A message from Peggy Larson, Ed.D
A Growth Mindset
I recently shared 10 tips to make your children’s learning more visible.
I took the tips from the work of Ron Ritchhart. Hopefully these tips will help make you feel more part of what your child(ren) is/are learning at school.
Each month, I intend to go just a bit deeper into each of the tips. This month we will focus on tip #2.
2. Develop a Growth Mindset.
A belief that intelligence and ability will grow and develop over time, as opposed to these being fixed, encourages greater risk-taking, collaboration, enjoyment of challenge, long-term development, and continuous achievement in all learning endeavors (Dweck, 2006).
You can help develop a growth mindset in your child by focusing your praise on process, learning, and effort.
Consider these type of growth mindset statements:
“You really worked hard on this and have learned a lot."
“You did a great job of developing a plan and following it through."
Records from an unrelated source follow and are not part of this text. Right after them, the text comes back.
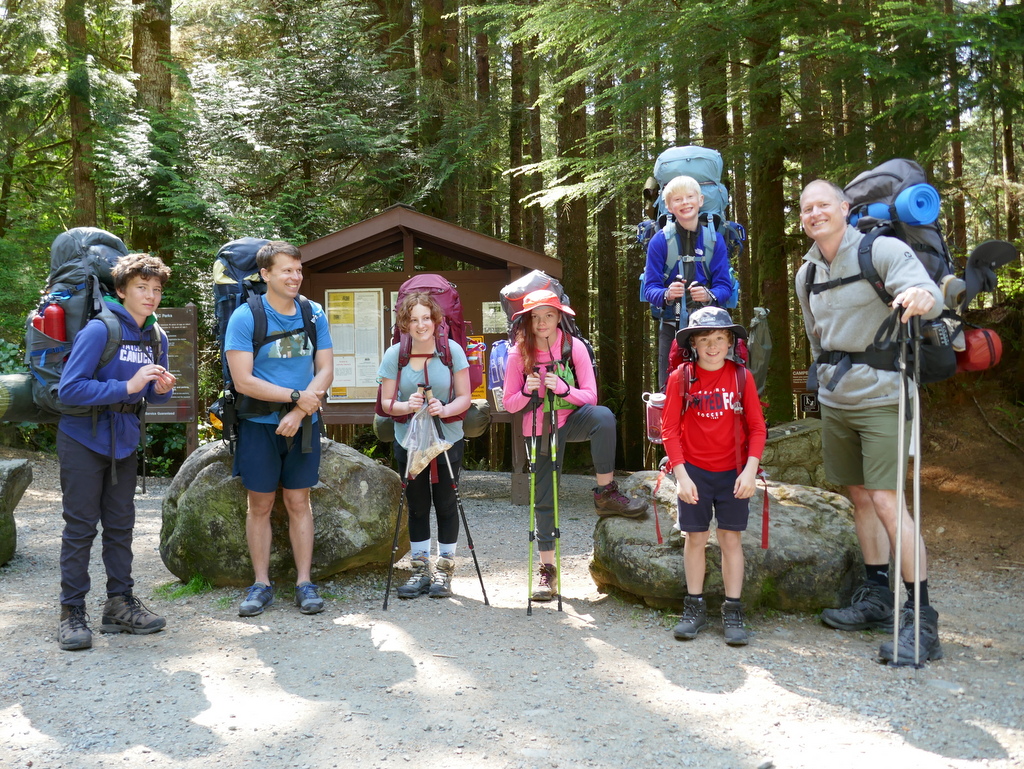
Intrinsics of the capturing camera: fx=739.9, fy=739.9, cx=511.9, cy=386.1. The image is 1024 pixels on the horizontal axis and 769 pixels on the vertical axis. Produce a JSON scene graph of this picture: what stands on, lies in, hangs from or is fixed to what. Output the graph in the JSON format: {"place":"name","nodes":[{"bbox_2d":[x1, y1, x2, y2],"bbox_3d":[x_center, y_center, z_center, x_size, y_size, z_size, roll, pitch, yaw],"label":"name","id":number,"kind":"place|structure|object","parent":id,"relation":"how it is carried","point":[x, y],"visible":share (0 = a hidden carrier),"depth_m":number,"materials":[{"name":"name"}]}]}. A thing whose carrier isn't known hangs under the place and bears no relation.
{"place":"outdoors","nodes":[
{"label":"outdoors","id":0,"kind":"place"},
{"bbox_2d":[0,452,1023,768],"label":"gravel ground","id":1,"kind":"structure","parent":0,"point":[33,713],"materials":[{"name":"grey gravel"}]},
{"bbox_2d":[0,457,32,565],"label":"rock","id":2,"kind":"object","parent":1,"relation":"on","point":[9,474],"visible":0.98,"depth_m":5.46,"materials":[{"name":"grey stone"}]},
{"bbox_2d":[52,247,176,651],"bbox_3d":[-2.147,0.279,3.987,0.534,2.021,0.709,0,2,2],"label":"boy","id":3,"kind":"object","parent":1,"relation":"on","point":[132,381],"visible":0.93,"depth_m":3.88},
{"bbox_2d":[22,226,142,419],"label":"backpack","id":4,"kind":"object","parent":3,"relation":"attached to","point":[115,252],"visible":0.52,"depth_m":4.09,"materials":[{"name":"fabric"}]},
{"bbox_2d":[0,374,49,423],"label":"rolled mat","id":5,"kind":"object","parent":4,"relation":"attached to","point":[24,398],"visible":0.66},
{"bbox_2d":[31,310,45,336],"bbox_3d":[-2.693,-0.310,4.244,0.123,0.262,0.110,0,2,2],"label":"water bottle","id":6,"kind":"object","parent":4,"relation":"in","point":[37,322],"visible":0.33,"depth_m":4.21,"materials":[{"name":"red metal"}]},
{"bbox_2d":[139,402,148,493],"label":"trekking pole","id":7,"kind":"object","parent":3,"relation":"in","point":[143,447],"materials":[{"name":"black metal"}]},
{"bbox_2d":[144,306,197,462],"bbox_3d":[-4.152,0.172,8.659,1.062,2.147,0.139,0,2,2],"label":"information sign","id":8,"kind":"object","parent":1,"relation":"on","point":[188,309],"visible":0.57,"depth_m":8.64,"materials":[{"name":"brown wood"}]},
{"bbox_2d":[155,573,213,599],"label":"grass tuft","id":9,"kind":"object","parent":1,"relation":"on","point":[190,588],"visible":0.56,"depth_m":4.71,"materials":[{"name":"green plant"}]},
{"bbox_2d":[224,239,335,620],"bbox_3d":[-1.384,0.206,4.445,0.603,2.151,0.816,0,2,2],"label":"man","id":10,"kind":"object","parent":1,"relation":"on","point":[267,394],"visible":0.99,"depth_m":4.31},
{"bbox_2d":[211,240,315,449],"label":"backpack","id":11,"kind":"object","parent":10,"relation":"attached to","point":[224,324],"visible":0.49,"depth_m":4.65,"materials":[{"name":"fabric"}]},
{"bbox_2d":[159,437,405,588],"bbox_3d":[-1.562,0.881,5.257,1.645,0.990,1.380,0,2,2],"label":"boulder","id":12,"kind":"object","parent":1,"relation":"on","point":[207,476],"visible":0.76,"depth_m":4.80,"materials":[{"name":"stone"}]},
{"bbox_2d":[379,291,473,602],"bbox_3d":[-0.543,0.351,4.749,0.542,1.846,0.791,0,2,2],"label":"woman","id":13,"kind":"object","parent":1,"relation":"on","point":[424,328],"visible":0.91,"depth_m":4.66},
{"bbox_2d":[381,469,409,610],"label":"trekking pole","id":14,"kind":"object","parent":13,"relation":"in","point":[386,603],"visible":0.83,"depth_m":4.53,"materials":[{"name":"black metal"}]},
{"bbox_2d":[405,391,451,477],"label":"plastic bag","id":15,"kind":"object","parent":13,"relation":"in","point":[437,442],"visible":0.87,"depth_m":4.57,"materials":[{"name":"clear plastic"}]},
{"bbox_2d":[379,273,480,438],"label":"backpack","id":16,"kind":"object","parent":13,"relation":"attached to","point":[454,298],"visible":0.45,"depth_m":4.94,"materials":[{"name":"fabric"}]},
{"bbox_2d":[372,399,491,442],"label":"rolled mat","id":17,"kind":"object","parent":16,"relation":"attached to","point":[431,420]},
{"bbox_2d":[425,422,490,606],"bbox_3d":[-0.396,0.772,4.570,0.403,1.166,0.076,0,2,2],"label":"trekking pole","id":18,"kind":"object","parent":13,"relation":"in","point":[478,571],"visible":0.89,"depth_m":4.55,"materials":[{"name":"black metal"}]},
{"bbox_2d":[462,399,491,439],"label":"bag","id":19,"kind":"object","parent":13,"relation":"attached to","point":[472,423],"visible":0.52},
{"bbox_2d":[293,205,562,502],"bbox_3d":[-1.130,-0.229,8.202,3.547,3.062,1.903,0,2,2],"label":"notice board","id":20,"kind":"object","parent":1,"relation":"on","point":[394,288],"visible":0.55,"depth_m":8.24,"materials":[{"name":"brown wood"}]},
{"bbox_2d":[326,287,382,402],"bbox_3d":[-1.832,-0.454,8.536,0.785,1.307,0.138,0,2,2],"label":"notice board","id":21,"kind":"object","parent":20,"relation":"attached to","point":[356,294],"visible":0.85,"depth_m":8.52,"materials":[{"name":"white paper"}]},
{"bbox_2d":[466,334,486,401],"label":"yellow sign","id":22,"kind":"object","parent":20,"relation":"attached to","point":[476,394],"visible":0.36,"depth_m":8.04,"materials":[{"name":"paper"}]},
{"bbox_2d":[481,301,507,333],"bbox_3d":[-0.179,-0.754,8.542,0.410,0.388,0.077,0,2,2],"label":"notice","id":23,"kind":"object","parent":20,"relation":"attached to","point":[491,309],"visible":0.61,"depth_m":8.53,"materials":[{"name":"white paper"}]},
{"bbox_2d":[489,338,509,409],"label":"sign","id":24,"kind":"object","parent":20,"relation":"attached to","point":[500,377],"visible":0.66,"depth_m":7.43,"materials":[{"name":"blue"}]},
{"bbox_2d":[659,306,768,643],"bbox_3d":[1.053,0.467,3.897,0.503,1.614,0.542,0,2,2],"label":"child","id":25,"kind":"object","parent":1,"relation":"on","point":[680,491],"visible":0.99,"depth_m":3.80},
{"bbox_2d":[655,344,772,548],"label":"backpack","id":26,"kind":"object","parent":25,"relation":"on","point":[741,374],"visible":0.48,"depth_m":4.02,"materials":[{"name":"red fabric"}]},
{"bbox_2d":[644,391,665,443],"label":"water bottle","id":27,"kind":"object","parent":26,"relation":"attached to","point":[655,413],"visible":0.65,"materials":[{"name":"plastic"}]},
{"bbox_2d":[591,468,861,614],"bbox_3d":[1.347,0.959,4.655,1.627,0.807,1.373,0,2,2],"label":"boulder","id":28,"kind":"object","parent":1,"relation":"on","point":[648,546],"visible":0.7,"depth_m":4.21,"materials":[{"name":"stone"}]},
{"bbox_2d":[499,288,651,594],"bbox_3d":[0.347,0.304,4.531,0.684,1.721,0.820,-1,2,-19],"label":"girl","id":29,"kind":"object","parent":28,"relation":"on","point":[515,396],"visible":0.86,"depth_m":4.47},
{"bbox_2d":[525,378,540,615],"bbox_3d":[0.126,0.656,4.514,0.075,1.340,0.455,0,2,2],"label":"trekking pole","id":30,"kind":"object","parent":29,"relation":"in","point":[532,503],"visible":0.84,"depth_m":4.45,"materials":[{"name":"green metal"}]},
{"bbox_2d":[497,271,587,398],"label":"backpack","id":31,"kind":"object","parent":29,"relation":"on","point":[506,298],"visible":0.42,"depth_m":5.01,"materials":[{"name":"fabric"}]},
{"bbox_2d":[549,380,563,608],"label":"trekking pole","id":32,"kind":"object","parent":29,"relation":"in","point":[556,497],"visible":0.9,"depth_m":4.48,"materials":[{"name":"metal"}]},
{"bbox_2d":[641,172,738,397],"bbox_3d":[1.200,-0.608,5.043,0.634,1.664,0.687,0,2,2],"label":"child","id":33,"kind":"object","parent":28,"relation":"on","point":[655,254],"visible":0.74,"depth_m":4.94},
{"bbox_2d":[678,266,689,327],"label":"trekking pole","id":34,"kind":"object","parent":33,"relation":"in","point":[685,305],"visible":0.62,"depth_m":5.11,"materials":[{"name":"black metal"}]},
{"bbox_2d":[637,145,742,314],"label":"backpack","id":35,"kind":"object","parent":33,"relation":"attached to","point":[670,153],"visible":0.6,"depth_m":5.38,"materials":[{"name":"blue fabric"}]},
{"bbox_2d":[746,306,772,394],"bbox_3d":[1.721,-0.234,5.225,0.265,0.681,0.299,0,2,2],"label":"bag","id":36,"kind":"object","parent":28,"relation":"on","point":[758,334],"visible":0.75,"depth_m":5.17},
{"bbox_2d":[758,417,826,488],"bbox_3d":[2.378,0.777,6.343,1.160,0.915,0.815,0,2,2],"label":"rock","id":37,"kind":"object","parent":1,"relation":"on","point":[790,442],"visible":0.49,"depth_m":6.07,"materials":[{"name":"grey stone"}]},
{"bbox_2d":[793,176,950,665],"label":"man","id":38,"kind":"object","parent":1,"relation":"on","point":[861,396],"visible":0.95,"depth_m":3.73},
{"bbox_2d":[818,160,976,386],"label":"backpack","id":39,"kind":"object","parent":38,"relation":"attached to","point":[863,195],"visible":0.53,"depth_m":3.74,"materials":[{"name":"fabric"}]},
{"bbox_2d":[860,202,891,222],"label":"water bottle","id":40,"kind":"object","parent":39,"relation":"attached to","point":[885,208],"visible":0.48,"depth_m":4.00,"materials":[{"name":"blue plastic"}]},
{"bbox_2d":[893,183,941,225],"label":"rolled mat","id":41,"kind":"object","parent":39,"relation":"attached to","point":[900,210],"visible":0.92,"depth_m":3.76,"materials":[{"name":"blue plastic"}]},
{"bbox_2d":[957,326,1002,371],"bbox_3d":[2.499,-0.207,4.032,0.275,0.243,0.261,0,2,2],"label":"bag","id":42,"kind":"object","parent":39,"relation":"hanging from","point":[971,341],"visible":0.72,"depth_m":3.96,"materials":[{"name":"red fabric"}]},
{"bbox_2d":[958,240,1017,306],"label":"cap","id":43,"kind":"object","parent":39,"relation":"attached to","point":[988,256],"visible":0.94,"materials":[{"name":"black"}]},
{"bbox_2d":[892,319,907,664],"bbox_3d":[1.866,0.521,3.546,0.117,1.580,0.126,0,2,2],"label":"trekking pole","id":44,"kind":"object","parent":38,"relation":"in","point":[898,579],"visible":0.89,"depth_m":3.52,"materials":[{"name":"metal"}]},
{"bbox_2d":[909,310,924,665],"bbox_3d":[1.886,0.502,3.462,0.114,1.592,0.105,0,2,2],"label":"trekking pole","id":45,"kind":"object","parent":38,"relation":"in","point":[917,571],"visible":0.92,"depth_m":3.45,"materials":[{"name":"metal"}]},
{"bbox_2d":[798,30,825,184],"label":"tree","id":46,"kind":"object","parent":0,"point":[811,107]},
{"bbox_2d":[916,298,1023,571],"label":"bank","id":47,"kind":"structure","parent":0,"point":[954,501],"materials":[{"name":"brown soil"}]},
{"bbox_2d":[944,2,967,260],"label":"tree","id":48,"kind":"object","parent":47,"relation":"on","point":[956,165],"visible":0.53,"depth_m":12.61,"materials":[{"name":"brown wood"}]},
{"bbox_2d":[999,30,1021,250],"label":"tree","id":49,"kind":"object","parent":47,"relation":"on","point":[1010,157],"visible":0.62,"depth_m":12.56,"materials":[{"name":"brown"}]},
{"label":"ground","id":50,"kind":"structure","parent":0},
{"bbox_2d":[64,0,97,225],"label":"tree","id":51,"kind":"object","parent":50,"relation":"on","point":[84,189],"visible":0.57,"depth_m":12.57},
{"bbox_2d":[130,0,177,266],"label":"tree","id":52,"kind":"object","parent":50,"relation":"on","point":[147,55],"visible":0.53,"depth_m":11.78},
{"bbox_2d":[414,0,462,221],"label":"tree","id":53,"kind":"object","parent":50,"relation":"on","point":[433,55],"visible":0.61,"depth_m":13.55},
{"bbox_2d":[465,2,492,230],"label":"tree","id":54,"kind":"object","parent":50,"relation":"on","point":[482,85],"visible":0.45,"depth_m":14.57,"materials":[{"name":"brown"}]},
{"bbox_2d":[507,21,528,252],"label":"tree","id":55,"kind":"object","parent":50,"relation":"on","point":[515,231],"visible":0.55,"depth_m":14.72,"materials":[{"name":"brown wood"}]},
{"bbox_2d":[521,24,543,261],"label":"tree","id":56,"kind":"object","parent":50,"relation":"on","point":[538,233],"visible":0.49,"depth_m":14.24,"materials":[{"name":"brown wood"}]},
{"bbox_2d":[554,28,591,354],"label":"tree","id":57,"kind":"object","parent":50,"relation":"on","point":[575,203],"visible":0.47,"depth_m":12.29,"materials":[{"name":"brown wood"}]},
{"bbox_2d":[593,45,624,456],"bbox_3d":[1.696,-7.532,13.533,1.238,17.934,1.395,0,2,2],"label":"tree","id":58,"kind":"object","parent":50,"relation":"on","point":[607,222],"visible":0.54,"depth_m":13.30,"materials":[{"name":"brown wood"}]},
{"bbox_2d":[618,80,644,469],"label":"tree trunk","id":59,"kind":"object","parent":50,"relation":"on","point":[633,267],"visible":0.5,"materials":[{"name":"brown wood"}]},
{"bbox_2d":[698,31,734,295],"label":"tree","id":60,"kind":"object","parent":50,"relation":"on","point":[719,129],"visible":0.34,"depth_m":10.21,"materials":[{"name":"brown wood"}]},
{"bbox_2d":[744,1,791,415],"bbox_3d":[3.589,-6.251,10.489,1.367,13.940,1.663,0,2,2],"label":"tree","id":61,"kind":"object","parent":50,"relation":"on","point":[764,218],"visible":0.65,"depth_m":10.33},
{"bbox_2d":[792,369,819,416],"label":"sign","id":62,"kind":"object","parent":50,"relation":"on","point":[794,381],"visible":0.65,"depth_m":9.21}
]}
“You’ve really developed as a musician.”
As opposed to ability statements, such as:
“You’re so clever.”
“Look how smart you are."
“you did that so fast.”
“You’re good at math.”
“You’ve got a lot of talent.”
How do your children face challenges?
Another way to look at growth mindset is how your child takes on challenges at school. Does he persevere through their learning? Possibly this reflects more than him being motivated or resilient. The child's response could result from his mindset - a growth mindset. A growth mindset is a term that describes how a child faces challenges and setbacks. Kids with a growth mindset believe their abilities can improve. By comparison, kids with a
think their abilities are a set trait that can’t change, no matter how hard they try.
Fixed mindset vs growth mindset
Picture a child who struggles with writing and has not met the learning targets. If she’s convinced that she’s “just bad at writing,” and no amount of work will change that, she’s showing a fixed mindset. It is likely that she will stop trying or will not even take “retakes” if offered. If she says she has trouble with writing, but tries to improve and responds to teacher advice/input, then she is showing a growth mindset.
Even how a child approaches challenges isn’t set in stone, according to Dweck. That’s one misconception about growth mindset—that either you have it or you don’t. In fact, we all have a mix of fixed and growth mindsets that change based on our experiences the feedback we receive.
A growth mindset is more than just accepting feedback and being open-minded. Kids with a growth mindset take feedback and what they learn from experience to create strategies for improving. They believe, even if they fail at something today, they still can learn and succeed tomorrow.